WHAT THE EXERCISE ASKS:
Copy out the lines of the records below exactly, beginning with the line containing "order: Zingiberales" and continuing through the final line of the records.

Dataset entries:
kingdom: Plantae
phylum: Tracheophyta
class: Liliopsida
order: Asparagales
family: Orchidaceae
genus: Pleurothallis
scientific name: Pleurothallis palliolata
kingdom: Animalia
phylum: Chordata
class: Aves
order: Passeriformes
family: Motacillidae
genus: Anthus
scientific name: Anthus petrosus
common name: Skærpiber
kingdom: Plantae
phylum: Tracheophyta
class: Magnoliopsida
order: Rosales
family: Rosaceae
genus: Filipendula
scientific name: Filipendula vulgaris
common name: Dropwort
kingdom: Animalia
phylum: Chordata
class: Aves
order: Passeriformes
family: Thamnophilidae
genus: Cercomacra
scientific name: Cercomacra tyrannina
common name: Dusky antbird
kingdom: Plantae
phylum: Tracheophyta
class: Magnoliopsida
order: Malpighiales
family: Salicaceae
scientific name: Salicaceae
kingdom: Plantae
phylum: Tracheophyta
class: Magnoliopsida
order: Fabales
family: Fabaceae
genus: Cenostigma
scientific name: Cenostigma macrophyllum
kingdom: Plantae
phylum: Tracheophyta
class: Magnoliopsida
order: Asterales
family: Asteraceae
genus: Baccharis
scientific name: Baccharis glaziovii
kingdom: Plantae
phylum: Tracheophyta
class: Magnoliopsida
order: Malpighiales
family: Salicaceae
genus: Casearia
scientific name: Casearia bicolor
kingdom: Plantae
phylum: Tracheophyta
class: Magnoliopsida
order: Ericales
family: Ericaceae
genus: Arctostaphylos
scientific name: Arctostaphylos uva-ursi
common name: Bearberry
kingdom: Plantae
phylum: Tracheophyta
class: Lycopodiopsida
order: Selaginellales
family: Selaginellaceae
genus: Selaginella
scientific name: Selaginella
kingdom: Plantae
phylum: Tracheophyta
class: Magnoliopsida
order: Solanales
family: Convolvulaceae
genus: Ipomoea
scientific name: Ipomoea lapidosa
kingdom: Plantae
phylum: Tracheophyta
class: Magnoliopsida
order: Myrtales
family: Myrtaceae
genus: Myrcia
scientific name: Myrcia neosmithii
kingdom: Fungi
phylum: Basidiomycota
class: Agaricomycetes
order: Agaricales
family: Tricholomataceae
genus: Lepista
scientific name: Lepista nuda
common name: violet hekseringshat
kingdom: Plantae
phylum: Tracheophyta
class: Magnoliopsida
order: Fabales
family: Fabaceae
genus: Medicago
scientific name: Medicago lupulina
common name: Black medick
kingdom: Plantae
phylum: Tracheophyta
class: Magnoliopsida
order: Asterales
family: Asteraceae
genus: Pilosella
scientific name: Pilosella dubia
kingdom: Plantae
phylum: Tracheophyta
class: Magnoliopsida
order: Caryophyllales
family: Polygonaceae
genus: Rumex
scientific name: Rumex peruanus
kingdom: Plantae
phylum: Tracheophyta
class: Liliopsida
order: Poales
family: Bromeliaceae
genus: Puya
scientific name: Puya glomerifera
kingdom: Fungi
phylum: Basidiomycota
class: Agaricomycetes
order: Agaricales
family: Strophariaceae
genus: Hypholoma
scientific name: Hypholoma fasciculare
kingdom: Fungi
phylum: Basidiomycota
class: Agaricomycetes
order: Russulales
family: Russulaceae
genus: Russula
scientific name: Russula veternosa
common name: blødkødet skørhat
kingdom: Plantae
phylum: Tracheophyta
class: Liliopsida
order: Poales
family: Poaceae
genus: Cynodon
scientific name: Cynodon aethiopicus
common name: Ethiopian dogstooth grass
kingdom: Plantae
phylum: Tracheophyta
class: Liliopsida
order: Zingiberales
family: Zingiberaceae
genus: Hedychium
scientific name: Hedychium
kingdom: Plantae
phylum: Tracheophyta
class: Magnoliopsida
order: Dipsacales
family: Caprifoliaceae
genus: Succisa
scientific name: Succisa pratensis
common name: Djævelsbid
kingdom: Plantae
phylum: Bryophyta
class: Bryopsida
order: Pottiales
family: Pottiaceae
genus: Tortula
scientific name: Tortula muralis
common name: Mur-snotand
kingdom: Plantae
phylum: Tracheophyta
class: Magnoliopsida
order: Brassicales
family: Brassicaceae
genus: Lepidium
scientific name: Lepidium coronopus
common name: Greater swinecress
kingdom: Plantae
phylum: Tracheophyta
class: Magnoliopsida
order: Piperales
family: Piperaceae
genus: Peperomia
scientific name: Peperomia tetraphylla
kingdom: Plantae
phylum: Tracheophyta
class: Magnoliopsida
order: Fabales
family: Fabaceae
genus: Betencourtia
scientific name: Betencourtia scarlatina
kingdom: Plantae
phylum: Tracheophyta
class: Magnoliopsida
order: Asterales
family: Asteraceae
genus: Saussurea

REPLY TO THE TASK:
order: Zingiberales
family: Zingiberaceae
genus: Hedychium
scientific name: Hedychium
kingdom: Plantae
phylum: Tracheophyta
class: Magnoliopsida
order: Dipsacales
family: Caprifoliaceae
genus: Succisa
scientific name: Succisa pratensis
common name: Djævelsbid
kingdom: Plantae
phylum: Bryophyta
class: Bryopsida
order: Pottiales
family: Pottiaceae
genus: Tortula
scientific name: Tortula muralis
common name: Mur-snotand
kingdom: Plantae
phylum: Tracheophyta
class: Magnoliopsida
order: Brassicales
family: Brassicaceae
genus: Lepidium
scientific name: Lepidium coronopus
common name: Greater swinecress
kingdom: Plantae
phylum: Tracheophyta
class: Magnoliopsida
order: Piperales
family: Piperaceae
genus: Peperomia
scientific name: Peperomia tetraphylla
kingdom: Plantae
phylum: Tracheophyta
class: Magnoliopsida
order: Fabales
family: Fabaceae
genus: Betencourtia
scientific name: Betencourtia scarlatina
kingdom: Plantae
phylum: Tracheophyta
class: Magnoliopsida
order: Asterales
family: Asteraceae
genus: Saussurea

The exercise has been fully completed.